SEMARANG, RAKYATJATENG – Untuk menata parkir tepi jalan umum di Kota Semarang, Dinas Perhubungan (Dishub) Kota Semarang berencana menerapkan sistem parkir berlangganan. Dengan mekanisme parkir berlangganan, nantinya akan memberikan kenyamanan bagi masyarakat.Kepala Dishub Kota Semarang M Khadhik menjelaskan, saat ini pihaknya sedang melakukan pendataan titik-titik parkir tepi jalan umum. Titik parkir ada dua kategori, yaitu parkir yang berizin dan tidak berizin. Parkir berizin pun masih ada 2 kategori yaitu yang masih berlaku izinnya dan parkir yang masa izinnya sudah habis atau kedaluarsa.“Saat ini sedang dilakukan inventarisasi, hal itu karena sesuai rekomendasi dari Polrestabes Semarang, Tim Saber Pungli, bahwa Pemerintah Kota Semarang diminta menata parkir yang ada di Semarang,” katanya, Kamis (24/5).Karenanya, saat ini Dishub Kota Semarang sedang membuat kajian format yang paling tepat dalam rangka penataan parkir tepi jalan umum itu.

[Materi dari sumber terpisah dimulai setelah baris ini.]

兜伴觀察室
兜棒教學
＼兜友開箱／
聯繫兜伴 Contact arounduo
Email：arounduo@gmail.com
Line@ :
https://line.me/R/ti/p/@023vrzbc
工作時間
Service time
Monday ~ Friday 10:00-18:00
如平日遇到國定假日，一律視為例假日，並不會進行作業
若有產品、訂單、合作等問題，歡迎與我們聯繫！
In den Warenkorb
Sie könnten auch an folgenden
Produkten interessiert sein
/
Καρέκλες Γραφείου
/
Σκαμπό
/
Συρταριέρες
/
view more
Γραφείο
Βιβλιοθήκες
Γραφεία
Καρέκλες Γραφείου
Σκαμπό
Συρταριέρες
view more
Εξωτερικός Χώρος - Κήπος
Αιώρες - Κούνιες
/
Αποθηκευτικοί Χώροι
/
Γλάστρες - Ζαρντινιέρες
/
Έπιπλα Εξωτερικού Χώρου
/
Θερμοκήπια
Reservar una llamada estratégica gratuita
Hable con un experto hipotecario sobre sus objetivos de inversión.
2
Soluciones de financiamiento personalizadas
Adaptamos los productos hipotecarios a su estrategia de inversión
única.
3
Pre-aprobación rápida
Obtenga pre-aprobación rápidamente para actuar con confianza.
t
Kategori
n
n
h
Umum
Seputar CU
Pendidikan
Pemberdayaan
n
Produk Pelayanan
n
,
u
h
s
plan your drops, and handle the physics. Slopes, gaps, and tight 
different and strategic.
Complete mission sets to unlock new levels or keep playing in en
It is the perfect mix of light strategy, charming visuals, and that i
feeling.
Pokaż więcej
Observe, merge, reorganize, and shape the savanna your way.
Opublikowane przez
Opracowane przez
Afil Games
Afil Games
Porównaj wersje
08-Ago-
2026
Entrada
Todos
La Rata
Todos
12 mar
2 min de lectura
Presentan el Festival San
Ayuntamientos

Pertama yang akan dilakukan adalah penataan parkir lebih dulu agar semua menjadi baik, baru nanti bicara soal pendapatan asli daerah dari sektor retribusi parkir tersebut.“Kita sedang mempersiapkan kajian itu. Mungkin dalam waktu dekat, seiring target pendapatan parkir tepi jalan umum yang tahun ini naik hampir 400 persen menjadi Rp15 miliar, akan dilakukan upaya-upaya,” ujarnya.Upaya tersebut, pertama dengan melakukan penataan dan penertiban parkir sehingga tidak mengganggu kelancaran lalu lintas. Kedua meningkatkan pendapatan asli daerah dari potensi parkir tepi jalan umum yang ada di Semarang.“Berapa jumlah titik parkir tepi jalan umum ini masih dalam proses, kalau sudah ketemu jumlah akhirnya kita akan sampaikan ke masyarakat,” katanya.Dalam dua bulan ke depan, pihaknya menargetkan pendataan titik parkir tepi jalan umum ini sudah akan selesai. Seluruh wilayah Kota Semarang akan didata keberadaan titik parkirnya.